§ **Passage to read**
● ● ● ● ● ● ●

Alhamdulillah, we’re home. Safe, tired, and honestly still trying to process everything that happened over there. I sat down a few times to write this and kept deleting what I’d written because it felt too neat, too polished for what was actually a messy, overwhelming, beautiful few weeks. So here’s the less polished version.

Madinah felt like being held
We started in Madinah, and I think that was the right call, even if we didn’t plan it that way on purpose. There’s something about that city. It’s quiet in a way that’s hard to describe unless you’ve felt it. Not silent, there’s always noise, but calm underneath it all. Like the Prophet SAW’s gentleness is still somehow in the walls.

Praying in Masjid Nabawi under those huge canopies, standing near his resting place, I didn’t really have words. I just stood there. I thought I’d feel emotional in a big dramatic way, but it was quieter than that. More like settling. Visiting Masjid Quba and Jabal Uhud added to it, you’re literally walking where the earliest Muslims walked, sacrificed, bled. It humbles you fast.

Madinah taught me to slow down. That was the whole lesson, really. Slow down, be gentle, be grateful.
The train ride that made me nervous
Getting from Madinah to Makkah on the Haramain train was its own experience. Two hours of just sitting with everything I’d absorbed in Madinah, while also feeling this build up of nerves about what was coming. Because everyone tells you Makkah hits different. And they’re right.
Makkah doesn’t ease you in

If Madinah wraps you up, Makkah shakes you by the shoulders. The first time I saw the Kaabah during tawaf, I genuinely don’t think I’ll ever have words good enough for that moment. It’s not just size or grandeur, it’s standing there with thousands of people from everywhere, all saying the same words, and suddenly feeling how small you are and how huge the ummah is at the same time.
Tawaf, sa’i, cutting the hair, each one simple on paper but heavy in the moment. Going in circles around the Kaabah strips away whatever ego you walked in with. Doing sa’i, retracing Hajar’s footsteps back and forth, back and forth, you start to understand trust in a way lectures never quite got across. And cutting the hair felt like an actual reset button.

● ● ● ● ● ● ●

§ **Tasks for this exercise**
**1.** Please list the section headings in the account of the trip to Madinah and Makkah.
**2.** Take the account of the trip to Madinah and Makkah further, starting after its final sentence.

● ● ● ● ● ● ●

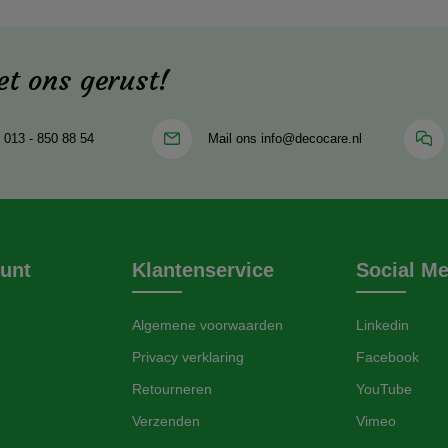
et ons gerust!
013 - 850 88 54
Mail ons
info@decocare.nl
ount
Klantenservice
Social Me
Algemene voorwaarden
Linkedin
Privacy verklaring
Facebook
Retourneren
YouTube
Verzenden
Vimeo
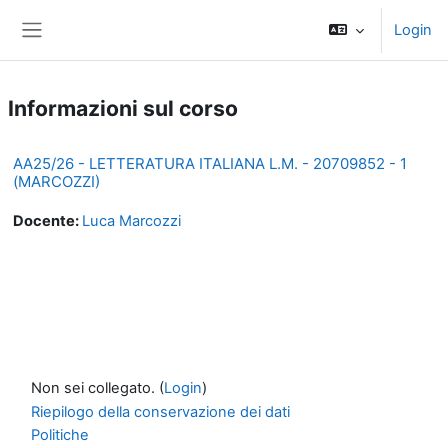
Vai al contenuto principale
Login
Pannello laterale
Informazioni sul corso
AA25/26 - LETTERATURA ITALIANA L.M. - 20709852 - 1
(MARCOZZI)
Docente:
Luca Marcozzi
Non sei collegato. (
Login
)
Riepilogo della conservazione dei dati
Politiche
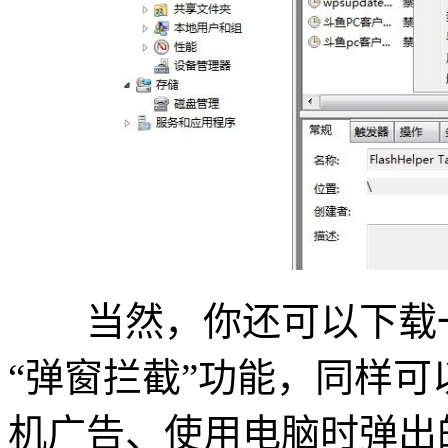
当然，你还可以下载一
“弹窗拦截”功能，同样
机广告、使用电脑时弹出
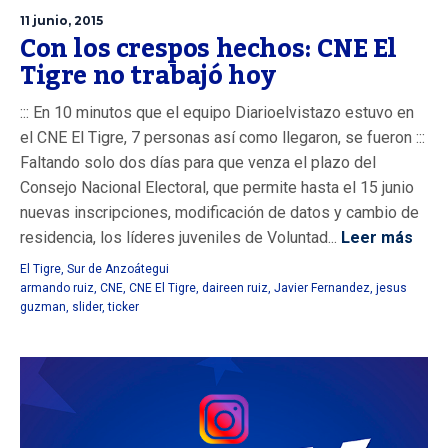
11 junio, 2015
Con los crespos hechos: CNE El
Tigre no trabajó hoy
::: En 10 minutos que el equipo Diarioelvistazo estuvo en
el CNE El Tigre, 7 personas así como llegaron, se fueron :::
Faltando solo dos días para que venza el plazo del
Consejo Nacional Electoral, que permite hasta el 15 junio
nuevas inscripciones, modificación de datos y cambio de
residencia, los líderes juveniles de Voluntad...
Leer más
El Tigre
,
Sur de Anzoátegui
armando ruiz
,
CNE
,
CNE El Tigre
,
daireen ruiz
,
Javier Fernandez
,
jesus
guzman
,
slider
,
ticker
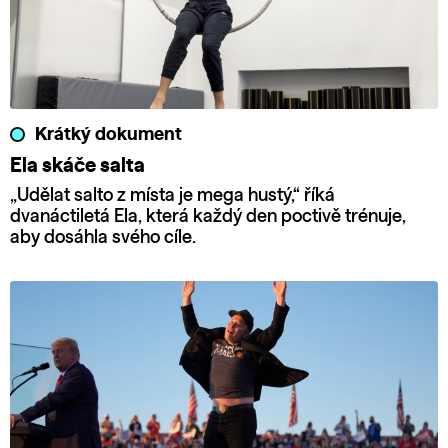
Krátký dokument
Ela skáče salta
„Udělat salto z místa je mega hustý,“ říká
dvanáctiletá Ela, která každý den poctivě trénuje,
aby dosáhla svého cíle.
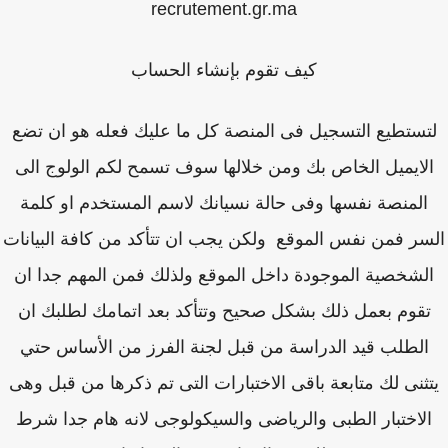
recrutement.gr.ma
كيف تقوم بإنشاء الحساب
تستطيع التسجيل فى المنصة كل ما عليك فعله هو ان تضع
لايميل الخاص بك ومن خلالها سوف تسمح لكم الولوج الى
المنصة نفسها وفى حالة نسيانك لاسم المستخدم او كلمة
سر فمن نفس الموقع ولكن يجب ان تتأكد من كافة البيانات
لشخصية الموجودة داخل الموقع ولذلك فمن المهم جدا ان
قوم بعمل ذلك بشكل صحيح وتتأكد بعد اتمامك لطلبك ان
الطلب قيد الدراسة من قبل لجنة الفرز من الأساس حتي
ثنى لك متابعة باقى الاختبارات التى تم ذكرها من قبل وهى
لاختبار الطبى والرياضى والسيكولوجى لانه هام جدا شرط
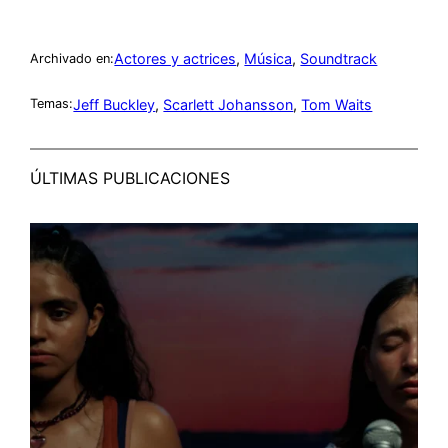
Actores y actrices
, 
Música
, 
Soundtrack
Archivado en:
Jeff Buckley
, 
Scarlett Johansson
, 
Tom Waits
Temas:
ÚLTIMAS PUBLICACIONES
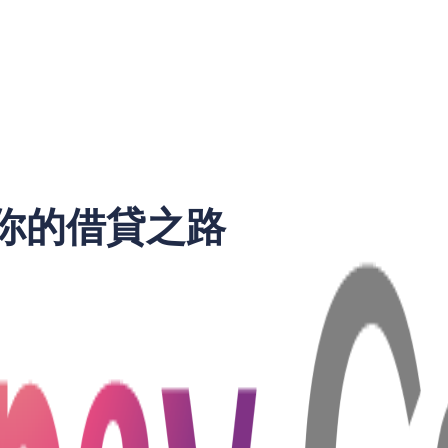
你的借貸之路
——這句名言提醒我們，在進行任何金融活動時，了解風險和保障
來越多的人選擇借錢以解決眼前的財務困境。然而，借貸的過程
一個重要的話題。它不僅能為借款人提供額外的保障，還能讓我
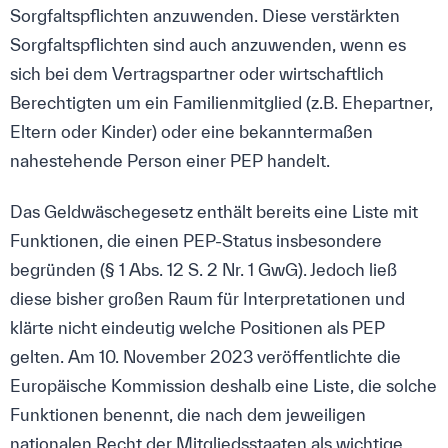
Sorgfaltspflichten anzuwenden. Diese verstärkten
Sorgfaltspflichten sind auch anzuwenden, wenn es
sich bei dem Vertragspartner oder wirtschaftlich
Berechtigten um ein Familienmitglied (z.B. Ehepartner,
Eltern oder Kinder) oder eine bekanntermaßen
nahestehende Person einer PEP handelt.
Das Geldwäschegesetz enthält bereits eine Liste mit
Funktionen, die einen PEP-Status insbesondere
begründen (§ 1 Abs. 12 S. 2 Nr. 1 GwG). Jedoch ließ
diese bisher großen Raum für Interpretationen und
klärte nicht eindeutig welche Positionen als PEP
gelten. Am 10. November 2023 veröffentlichte die
Europäische Kommission deshalb eine Liste, die solche
Funktionen benennt, die nach dem jeweiligen
nationalen Recht der Mitgliedsstaaten als wichtige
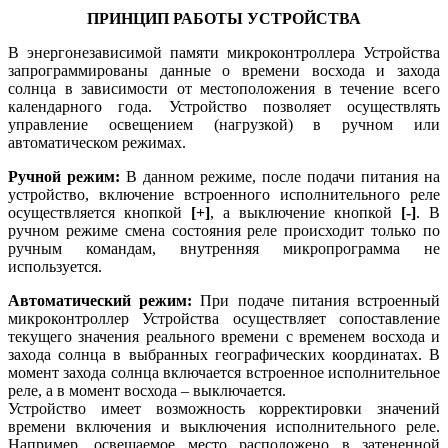
ПРИНЦИП РАБОТЫ УСТРОЙСТВА
В энергонезависимой памяти микроконтроллера Устройства
запрограммированы данные о времени восхода и захода
солнца в зависимости от местоположения в течение всего
календарного года. Устройство позволяет осуществлять
управление освещением (нагрузкой) в ручном или
автоматическом режимах.
Ручной режим:
В данном режиме, после подачи питания на
устройство, включение встроенного исполнительного реле
осуществляется кнопкой
[+]
, а выключение кнопкой
[-]
. В
ручном режиме смена состояния реле происходит только по
ручным командам, внутренняя микропрограмма не
используется.
Автоматический режим:
При подаче питания встроенный
микроконтроллер Устройства осуществляет сопоставление
текущего значения реального времени с временем восхода и
захода солнца в выбранных географических координатах. В
момент захода солнца включается встроенное исполнительное
реле, а в момент восхода – выключается.
Устройство имеет возможность корректировки значений
времени включения и выключения исполнительного реле.
Например, освещаемое место расположено в затененной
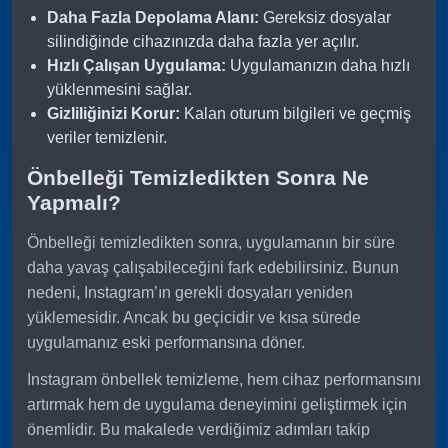
Daha Fazla Depolama Alanı:
Gereksiz dosyalar
silindiğinde cihazınızda daha fazla yer açılır.
Hızlı Çalışan Uygulama:
Uygulamanızın daha hızlı
yüklenmesini sağlar.
Gizliliğinizi Korur:
Kalan oturum bilgileri ve geçmiş
veriler temizlenir.
Önbelleği Temizledikten Sonra Ne
Yapmalı?
Önbelleği temizledikten sonra, uygulamanın bir süre
daha yavaş çalışabileceğini fark edebilirsiniz. Bunun
nedeni, Instagram’ın gerekli dosyaları yeniden
yüklemesidir. Ancak bu geçicidir ve kısa sürede
uygulamanız eski performansına döner.
Instagram önbellek temizleme, hem cihaz performansını
artırmak hem de uygulama deneyimini geliştirmek için
önemlidir. Bu makalede verdiğimiz adımları takip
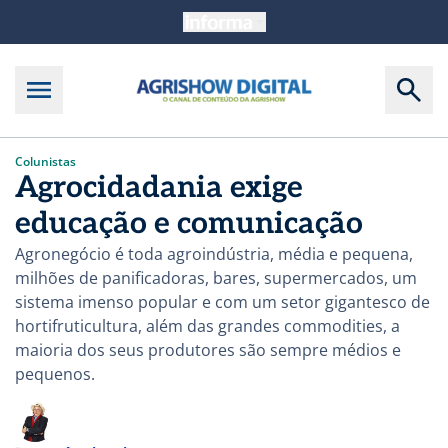
Colunistas
Agrocidadania exige
educação e comunicação
Agronegócio é toda agroindústria, média e pequena,
milhões de panificadoras, bares, supermercados, um
sistema imenso popular e com um setor gigantesco de
hortifruticultura, além das grandes commodities, a
maioria dos seus produtores são sempre médios e
pequenos.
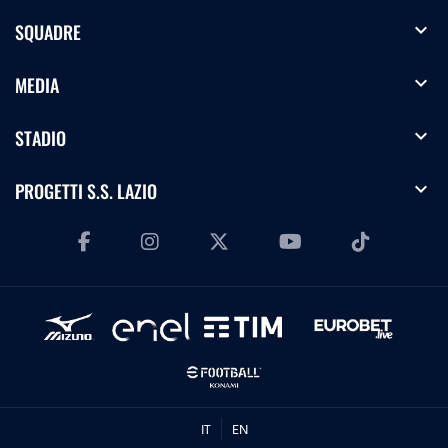
expand_more
SQUADRE
expand_more
MEDIA
expand_more
STADIO
expand_more
PROGETTI S.S. LAZIO
IT
EN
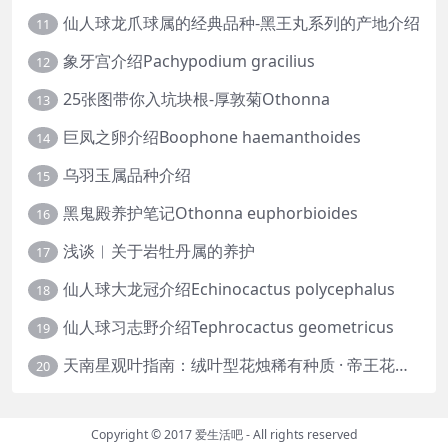
仙人球龙爪球属的经典品种-黑王丸系列的产地介绍
11
象牙宫介绍Pachypodium gracilius
12
25张图带你入坑块根-厚敦菊Othonna
13
巨凤之卵介绍Boophone haemanthoides
14
乌羽玉属品种介绍
15
黑鬼殿养护笔记Othonna euphorbioides
16
浅谈︱关于岩牡丹属的养护
17
仙人球大龙冠介绍Echinocactus polycephalus
18
仙人球习志野介绍Tephrocactus geometricus
19
天南星观叶指南：绒叶型花烛稀有种质 · 帝王花烛等
20
Copyright © 2017
爱生活吧
- All rights reserved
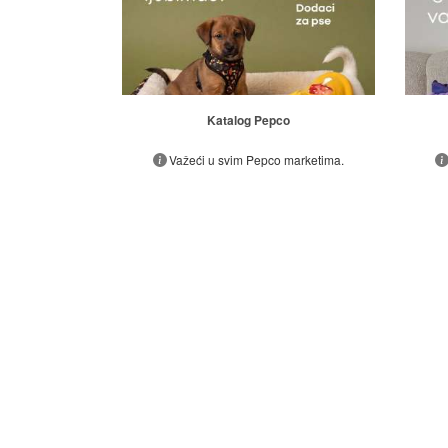
Katalog Pepco
Važeći u svim Pepco marketima.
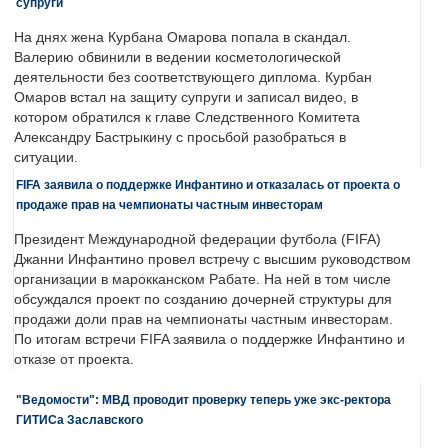
супруги
На днях жена Курбана Омарова попала в скандал.
Валерию обвинили в ведении косметологической
деятельности без соответствующего диплома. Курбан
Омаров встал на защиту супруги и записал видео, в
котором обратился к главе Следственного Комитета
Александру Бастрыкину с просьбой разобраться в
ситуации.
FIFA заявила о поддержке Инфантино и отказалась от проекта о
продаже прав на чемпионаты частным инвесторам
Президент Международной федерации футбола (FIFA)
Джанни Инфантино провел встречу с высшим руководством
организации в марокканском Рабате. На ней в том числе
обсуждался проект по созданию дочерней структуры для
продажи доли прав на чемпионаты частным инвесторам.
По итогам встречи FIFA заявила о поддержке Инфантино и
отказе от проекта.
"Ведомости": МВД проводит проверку теперь уже экс-ректора
ГИТИСа Заславского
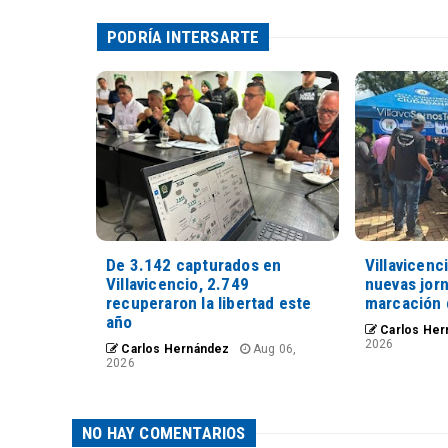
PODRÍA INTERSARTE
De 3.142 capturados en
Villavicenc
Villavicencio, 2.749
nuevas jorn
recuperaron la libertad este
marcación 
año
Carlos Her
2026
Carlos Hernández
Aug 06,
2026
NO HAY COMENTARIOS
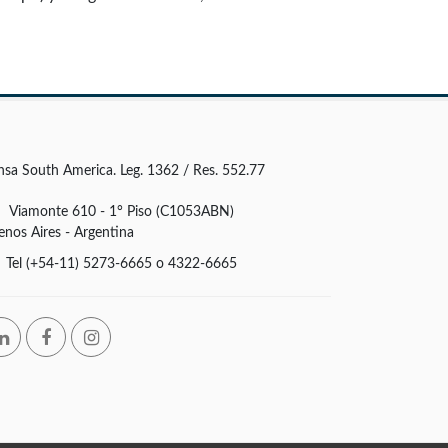
nsa South America. Leg. 1362 / Res. 552.77
Viamonte 610 - 1° Piso (C1053ABN)
enos Aires - Argentina
Tel (+54-11) 5273-6665 o 4322-6665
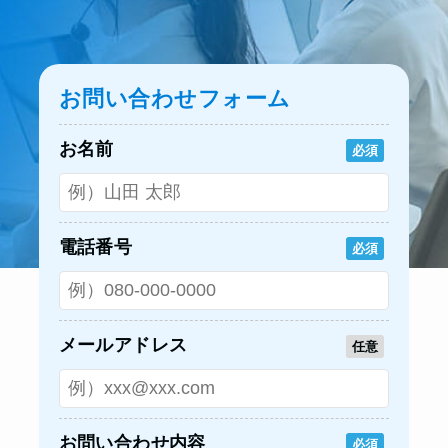
お問い合わせフォーム
お名前
必須
電話番号
必須
メールアドレス
任意
お問い合わせ内容
必須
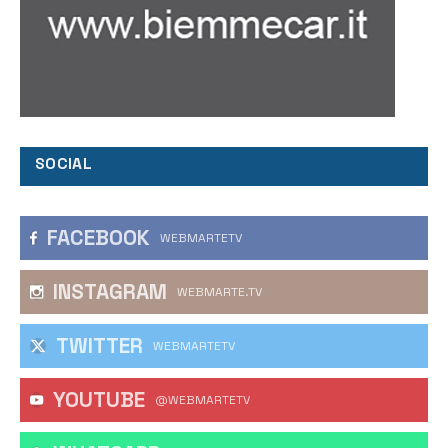
SOCIAL
FACEBOOK
WEBMARTETV
INSTAGRAM
WEBMARTE.TV
TWITTER
WEBMARTETV
YOUTUBE
@WEBMARTETV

● ● ● ● ● ● ●

§ **Responses per task**
**1.**
Madinah felt like being held
The train ride that made me nervous
Makkah doesn’t ease you in

**2.**
Makkah is intense. Crowded, loud, physically exhausting. But somehow, in all that chaos, there’s an order to it that doesn’t feel man made.
What actually stuck with me
Honestly, the biggest thing I took home wasn’t a single moment, it was realising how much I overcomplicate my own faith day to day. Out there, it was simple. Trust Allah. Be sincere. Do the small things consistently. That’s it. Not perfection, just intention.

And seeing millions of people, different languages, different backgrounds, different struggles, all there for the same reason, that stayed with me too. It’s easy to forget how big and connected this ummah actually is until you’re standing in the middle of it.
Coming home
I’m grateful, genuinely, deeply grateful, for everyone who made dua for us and checked in before and during the trip. Jazakumullahu khairan, truly. It carried us more than you probably realise.

We’re back to normal life now, work, routines, the usual noise. But something’s shifted. I’m trying to hold onto that. Trying to stay a bit more humble, a bit more patient, a bit more sincere than I was before we left. I don’t know exactly what that looks like day to day yet, I’m still figuring it out. But I pray Allah accepts what little we offered out there, and that everyone reading this gets the chance to experience it too, one day, InshaAllah.

Some may view posting about an Umrah journey on social media as riak (showing off), and it’s a valid concern to reflect on. But the intention behind sharing is what truly matters. If the purpose is to inspire, share insights, or encourage others to embark on their own spiritual journey, then it can become an act of dakwah rather than riak.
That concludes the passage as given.